In all, Dylan’s Challenge raised more than $1,500 and Mortell is not surprised with the efforts of the generous boy.
“The whole Boehler family is very active at St. Gabriel School. With four young children, they are consistently volunteering and they play a key role at events. They have a deep commitment to the Catholic faith and demonstrate this commitment by choosing to make the sacrifice to send their children to a Catholic school,” said Mortell. “This commitment to faith has had a great affect on Dylan. He has faced his challenges with hearing in such a way that his peers treat him just like any other student. Dylan is generous and quick to help.”
Mortell recalled her surprise that the day Dylan returned to school after his cochlear implant surgery, he began fundraising for Jacob’s Ride.
“Parents were at school for a Mother’s Day breakfast and after listening to Dylan discuss Jacob’s Ride, they began reaching into their purses to contribute,” she said. “Dylan collected over $150 that morning. The next day, students brought in contributions. Dylan has demonstrated courage in facing his challenges and he has demonstrated his generosity in supporting Jacob’s Ride; he is well liked and respected at school.”
This is not the first time Dylan has championed for cochlear implants. Four years ago, he and his parents traveled to the capital and spoke in front of the Wisconsin Legislature to request that insurance companies be required to pay for cochlear implants and hearing aids.
“He was able to go into then-Governor Doyle’s chambers when he signed the law mandating insurance companies to cover hearing aids and cochlear implants for kids under 18,” said Amy. “The law affects 27 percent of residents in Wisconsin, mainly the big companies. Some insurance companies don’t have to follow the state law. We have heard from people who were able to get hearing aids and implants because of this law and that makes us very happy.”

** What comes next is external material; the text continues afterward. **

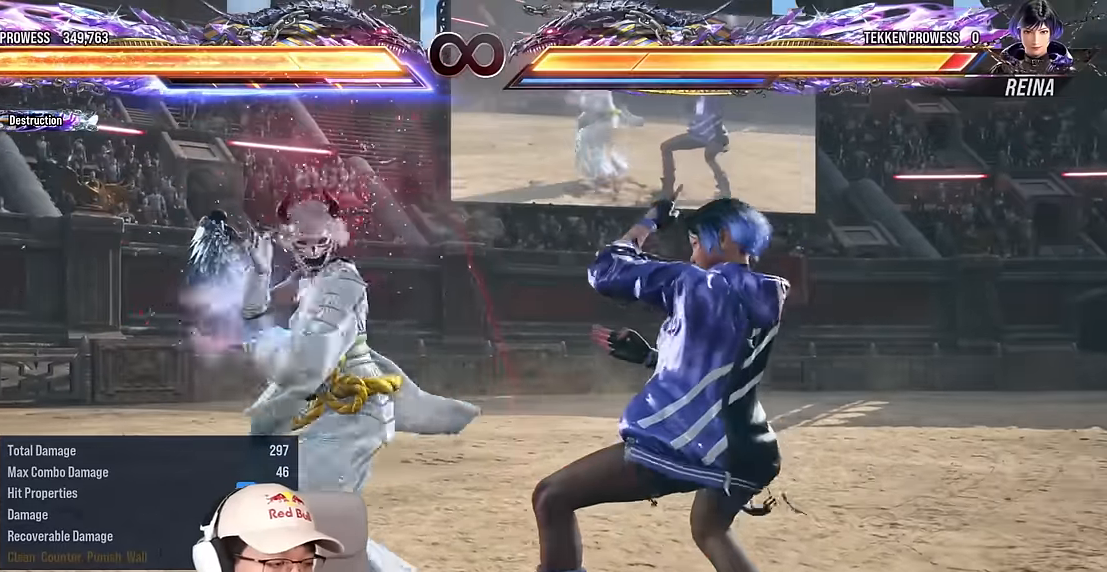
{"buttons": [], "left_stick": "center", "events": []}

For Dylan, the desire to help others runs deep as he is always thinking of making lives better for those who cannot hear. Amy said her son has always been generous with his time and resources, giving money to others, and finding ways to help.
“I really want to help others and I pray for the other kids who can’t hear all the time,” Dylan said. “God helps me think of things to do, and I wanted to help Jacob because I didn’t think he was going to reach his goal of a million dollars.”
While Jacob fell short of his goal, he managed to ride 10,500 miles and raise $150,000 for the Gift of Hearing Foundation to provide cochlear implants for 15 people with matching grants funds. Unfortunately, Jacob’s ride was cut short as he was struck by a semi truck just 170 miles from his final destination at Marlins Park in Miami.
“I was so scared,” admitted Dylan. “I wanted to know if he was hurt, how he got hit, where he got hit and when I could see him.”
Fortunately, Landis’ injuries were not life threatening, but left him with a fractured cheek, broken nose, damaged arm and chipped teeth. It also left onlookers wondering why the truck driver did not stop after hitting the charity cyclist.
“Despite this terrible accident, this story has done a lot for my faith, and there are some really good hearted people in the world,” said Amy. “I just have to believe in my heart that the trucker was a good-hearted person who just didn’t know he hit Jacob.”
Through Dylan’s efforts, he made new friends in the hearing and the deaf communities.
“We don’t want Dylan’s world to make him different with groups that include only deaf kids, but we wanted to raise him in a world where he could experience many groups of people,” said Amy. “That is why we sent him to St. Gabriel and integrated him with the hearing world. We worked with him when he was very young in auditory training and mainstreamed him, and the whole experience with Jacob’s Ride just broadened his whole world.”